By executing these initial stages inside the TEE, Polaris guarantees that only sanitized and non-sensitive data leaves this secure enclave. This step is crucial for maintaining confidentiality, as it prevents exposure of sensitive inputs during further processing. Once preprocessing is complete, the refined data is forwarded to the GPU-based inference server for model execution.

LLM Inference Server in GPU

The GPU-based LLM inference server is responsible for executing the actual model computations required to generate responses. Unlike the TEE-based server, this component operates outside of the secure enclave, allowing it to leverage the full computational power of the GPU for efficient and high-speed inference. Since only preprocessed, non-sensitive data reaches this stage, security risks are minimized even though the execution occurs outside of the TEE.

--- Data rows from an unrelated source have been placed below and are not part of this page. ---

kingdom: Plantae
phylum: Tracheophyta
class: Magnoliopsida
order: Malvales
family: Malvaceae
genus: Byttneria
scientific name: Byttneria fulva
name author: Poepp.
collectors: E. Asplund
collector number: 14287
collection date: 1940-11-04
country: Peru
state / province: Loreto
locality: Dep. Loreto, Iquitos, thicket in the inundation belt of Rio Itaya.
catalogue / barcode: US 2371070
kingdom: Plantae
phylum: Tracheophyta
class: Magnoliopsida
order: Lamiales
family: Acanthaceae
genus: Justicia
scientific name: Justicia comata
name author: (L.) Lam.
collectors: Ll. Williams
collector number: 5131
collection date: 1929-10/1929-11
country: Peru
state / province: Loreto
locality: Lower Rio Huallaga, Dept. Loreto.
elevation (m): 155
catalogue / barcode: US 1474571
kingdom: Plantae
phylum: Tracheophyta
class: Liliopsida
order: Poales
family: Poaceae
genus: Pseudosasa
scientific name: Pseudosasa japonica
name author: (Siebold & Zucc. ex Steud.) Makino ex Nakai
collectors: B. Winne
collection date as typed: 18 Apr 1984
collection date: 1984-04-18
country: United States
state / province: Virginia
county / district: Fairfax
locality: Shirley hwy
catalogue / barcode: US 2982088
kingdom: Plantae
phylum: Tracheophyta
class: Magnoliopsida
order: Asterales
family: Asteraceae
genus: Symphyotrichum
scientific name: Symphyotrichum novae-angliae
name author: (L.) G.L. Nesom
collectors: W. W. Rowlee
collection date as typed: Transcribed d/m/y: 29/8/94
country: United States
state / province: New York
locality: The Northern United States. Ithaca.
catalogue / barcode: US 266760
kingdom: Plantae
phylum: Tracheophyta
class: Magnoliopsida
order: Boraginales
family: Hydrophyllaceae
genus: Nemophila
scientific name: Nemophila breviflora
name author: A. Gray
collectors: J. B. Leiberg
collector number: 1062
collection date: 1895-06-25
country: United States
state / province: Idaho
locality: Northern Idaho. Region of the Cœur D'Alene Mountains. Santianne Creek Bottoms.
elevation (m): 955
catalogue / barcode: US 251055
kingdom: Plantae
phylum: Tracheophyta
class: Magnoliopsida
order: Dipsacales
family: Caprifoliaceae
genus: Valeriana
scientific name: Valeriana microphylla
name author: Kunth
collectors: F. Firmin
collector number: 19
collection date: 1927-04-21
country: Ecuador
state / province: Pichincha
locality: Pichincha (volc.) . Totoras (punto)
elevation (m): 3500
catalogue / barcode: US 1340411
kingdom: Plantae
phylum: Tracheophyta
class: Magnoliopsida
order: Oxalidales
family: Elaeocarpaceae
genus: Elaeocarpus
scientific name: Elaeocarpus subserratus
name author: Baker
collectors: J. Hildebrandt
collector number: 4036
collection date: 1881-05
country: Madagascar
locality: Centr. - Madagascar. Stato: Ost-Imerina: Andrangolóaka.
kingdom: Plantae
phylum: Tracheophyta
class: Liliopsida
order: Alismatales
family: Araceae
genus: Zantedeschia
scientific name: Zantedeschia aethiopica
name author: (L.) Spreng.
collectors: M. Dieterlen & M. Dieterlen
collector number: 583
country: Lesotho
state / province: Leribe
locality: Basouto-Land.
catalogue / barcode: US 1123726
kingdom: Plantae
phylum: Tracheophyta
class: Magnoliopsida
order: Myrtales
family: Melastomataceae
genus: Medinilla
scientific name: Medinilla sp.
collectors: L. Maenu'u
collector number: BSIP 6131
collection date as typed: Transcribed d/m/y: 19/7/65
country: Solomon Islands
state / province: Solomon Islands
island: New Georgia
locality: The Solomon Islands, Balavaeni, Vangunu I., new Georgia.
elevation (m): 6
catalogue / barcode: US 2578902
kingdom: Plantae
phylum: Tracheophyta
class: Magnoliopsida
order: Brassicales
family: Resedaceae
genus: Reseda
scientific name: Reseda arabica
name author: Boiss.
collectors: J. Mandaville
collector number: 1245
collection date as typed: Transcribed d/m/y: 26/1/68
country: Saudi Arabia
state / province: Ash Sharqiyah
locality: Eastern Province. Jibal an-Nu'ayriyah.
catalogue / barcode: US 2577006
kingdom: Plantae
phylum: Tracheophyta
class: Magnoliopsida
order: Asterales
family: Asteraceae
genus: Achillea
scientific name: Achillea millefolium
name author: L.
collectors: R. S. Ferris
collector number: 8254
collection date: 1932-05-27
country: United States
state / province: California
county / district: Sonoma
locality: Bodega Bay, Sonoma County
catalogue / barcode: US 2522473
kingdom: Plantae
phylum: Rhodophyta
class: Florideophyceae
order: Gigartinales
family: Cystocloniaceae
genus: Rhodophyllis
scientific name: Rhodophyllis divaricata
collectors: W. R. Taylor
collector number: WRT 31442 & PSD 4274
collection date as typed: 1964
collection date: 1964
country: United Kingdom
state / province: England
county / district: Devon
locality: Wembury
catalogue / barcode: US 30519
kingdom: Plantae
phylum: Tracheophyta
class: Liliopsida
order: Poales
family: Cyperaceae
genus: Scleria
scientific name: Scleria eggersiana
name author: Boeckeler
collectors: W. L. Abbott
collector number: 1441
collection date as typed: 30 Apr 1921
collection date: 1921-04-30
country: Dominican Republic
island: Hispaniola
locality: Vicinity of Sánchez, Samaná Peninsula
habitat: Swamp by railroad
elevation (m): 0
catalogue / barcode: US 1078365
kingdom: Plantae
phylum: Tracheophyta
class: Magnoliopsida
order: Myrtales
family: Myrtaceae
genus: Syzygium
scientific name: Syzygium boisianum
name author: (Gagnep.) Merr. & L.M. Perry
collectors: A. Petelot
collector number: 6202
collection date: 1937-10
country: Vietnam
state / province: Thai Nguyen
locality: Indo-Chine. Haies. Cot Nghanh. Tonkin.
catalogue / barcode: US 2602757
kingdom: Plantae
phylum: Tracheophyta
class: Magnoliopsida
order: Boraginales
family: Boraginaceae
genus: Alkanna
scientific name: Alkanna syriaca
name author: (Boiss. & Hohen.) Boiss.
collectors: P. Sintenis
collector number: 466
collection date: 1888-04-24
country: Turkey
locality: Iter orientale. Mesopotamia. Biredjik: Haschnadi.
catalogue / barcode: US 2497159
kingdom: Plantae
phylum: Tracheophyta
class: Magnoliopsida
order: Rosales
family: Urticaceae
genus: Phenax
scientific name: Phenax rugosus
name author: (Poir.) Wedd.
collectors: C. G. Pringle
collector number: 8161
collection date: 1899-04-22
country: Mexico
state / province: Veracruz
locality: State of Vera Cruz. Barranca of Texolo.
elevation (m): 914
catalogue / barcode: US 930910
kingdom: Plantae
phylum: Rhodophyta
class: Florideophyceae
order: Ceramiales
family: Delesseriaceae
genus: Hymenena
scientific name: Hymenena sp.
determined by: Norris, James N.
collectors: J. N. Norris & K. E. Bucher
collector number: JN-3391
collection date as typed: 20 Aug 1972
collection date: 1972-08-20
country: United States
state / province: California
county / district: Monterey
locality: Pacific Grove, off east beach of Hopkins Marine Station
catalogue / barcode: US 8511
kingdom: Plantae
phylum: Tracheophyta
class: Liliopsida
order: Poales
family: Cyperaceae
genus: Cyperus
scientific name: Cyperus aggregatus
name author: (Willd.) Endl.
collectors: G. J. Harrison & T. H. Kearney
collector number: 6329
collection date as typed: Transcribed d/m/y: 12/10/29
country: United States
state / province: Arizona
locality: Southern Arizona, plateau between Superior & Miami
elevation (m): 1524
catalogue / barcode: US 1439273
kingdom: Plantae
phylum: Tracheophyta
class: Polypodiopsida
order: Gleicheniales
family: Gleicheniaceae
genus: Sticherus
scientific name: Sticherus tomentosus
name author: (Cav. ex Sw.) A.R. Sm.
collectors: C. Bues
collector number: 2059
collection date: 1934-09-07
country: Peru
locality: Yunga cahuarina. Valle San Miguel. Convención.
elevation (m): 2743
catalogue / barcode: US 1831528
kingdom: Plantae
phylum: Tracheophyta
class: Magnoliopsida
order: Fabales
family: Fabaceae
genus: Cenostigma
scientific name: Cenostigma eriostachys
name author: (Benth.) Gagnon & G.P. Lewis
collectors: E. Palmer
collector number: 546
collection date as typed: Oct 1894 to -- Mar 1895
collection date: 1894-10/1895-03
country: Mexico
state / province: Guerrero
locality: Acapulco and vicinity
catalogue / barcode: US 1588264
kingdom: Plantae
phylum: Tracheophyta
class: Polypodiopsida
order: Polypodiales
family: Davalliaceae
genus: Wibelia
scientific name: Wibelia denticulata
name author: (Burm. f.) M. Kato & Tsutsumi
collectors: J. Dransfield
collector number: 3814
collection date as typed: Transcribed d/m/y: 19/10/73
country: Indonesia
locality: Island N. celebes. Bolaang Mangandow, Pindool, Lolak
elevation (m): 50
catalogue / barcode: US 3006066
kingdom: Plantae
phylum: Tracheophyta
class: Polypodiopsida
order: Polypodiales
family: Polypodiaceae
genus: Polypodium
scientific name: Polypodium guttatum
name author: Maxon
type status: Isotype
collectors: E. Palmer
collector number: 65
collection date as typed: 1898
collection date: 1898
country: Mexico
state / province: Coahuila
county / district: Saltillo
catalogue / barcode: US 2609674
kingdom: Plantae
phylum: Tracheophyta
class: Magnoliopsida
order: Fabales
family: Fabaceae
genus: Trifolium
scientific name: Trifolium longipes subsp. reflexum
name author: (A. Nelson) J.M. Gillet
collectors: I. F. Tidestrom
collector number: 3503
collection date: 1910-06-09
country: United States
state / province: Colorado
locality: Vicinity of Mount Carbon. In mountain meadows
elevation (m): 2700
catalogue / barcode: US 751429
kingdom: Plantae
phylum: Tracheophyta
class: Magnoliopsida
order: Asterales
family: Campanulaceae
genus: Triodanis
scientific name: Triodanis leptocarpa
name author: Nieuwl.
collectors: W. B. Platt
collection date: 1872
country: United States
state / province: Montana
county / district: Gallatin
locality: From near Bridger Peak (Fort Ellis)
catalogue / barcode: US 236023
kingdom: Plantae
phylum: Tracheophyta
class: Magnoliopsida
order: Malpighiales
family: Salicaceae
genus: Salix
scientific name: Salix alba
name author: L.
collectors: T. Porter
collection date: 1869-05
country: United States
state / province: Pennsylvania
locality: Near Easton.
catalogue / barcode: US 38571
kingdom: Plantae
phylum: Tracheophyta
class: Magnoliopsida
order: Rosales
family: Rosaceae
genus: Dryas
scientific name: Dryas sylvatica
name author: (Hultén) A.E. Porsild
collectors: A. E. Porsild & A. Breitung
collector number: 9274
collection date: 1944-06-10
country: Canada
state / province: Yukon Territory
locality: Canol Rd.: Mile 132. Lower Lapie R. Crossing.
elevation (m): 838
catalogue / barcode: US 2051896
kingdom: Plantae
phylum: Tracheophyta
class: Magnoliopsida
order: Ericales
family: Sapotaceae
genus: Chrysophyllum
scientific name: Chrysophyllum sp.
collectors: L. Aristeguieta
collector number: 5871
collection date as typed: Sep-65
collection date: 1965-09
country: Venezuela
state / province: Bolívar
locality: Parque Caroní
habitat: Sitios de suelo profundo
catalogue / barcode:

Once the model generates an output, the response is sent back to the TEE for post-processing. This ensures that any final modifications, encryption, or additional security measures are applied before the response is returned to the client. By separating inference execution between the TEE and the GPU, Polaris achieves both strong data protection and high-performance model execution, ensuring that sensitive information remains secure without sacrificing processing speed.

Permanent Encryption Key

The proxy also manages access to the private keys used to decrypt data inside the TEE. The proxy provisions an ephemeral 4096-bit RSA public/private key pair, which is stored in memory. The private key is only accessible within the TEE and is never exposed externally.

For enhanced security with permanent keys, Polaris LLM integrates with an external key management solution that securely stores a 4096-bit RSA private key inside a Hardware Security Module (HSM). The private key is accessed only through an attestation policy, which ensures it is used exclusively inside a TEE. The key management service and attestation policy rely on services provided by the cloud provider. For more information, see the Cloud Providers documentation.

Having a persistent decryption key allows encryption and decryption of data stored permanently in a bucket, on a disk, in a database, or any other storage medium. For implementing encryption and decryption from the workload container, please refer to the Polaris SDK documentation.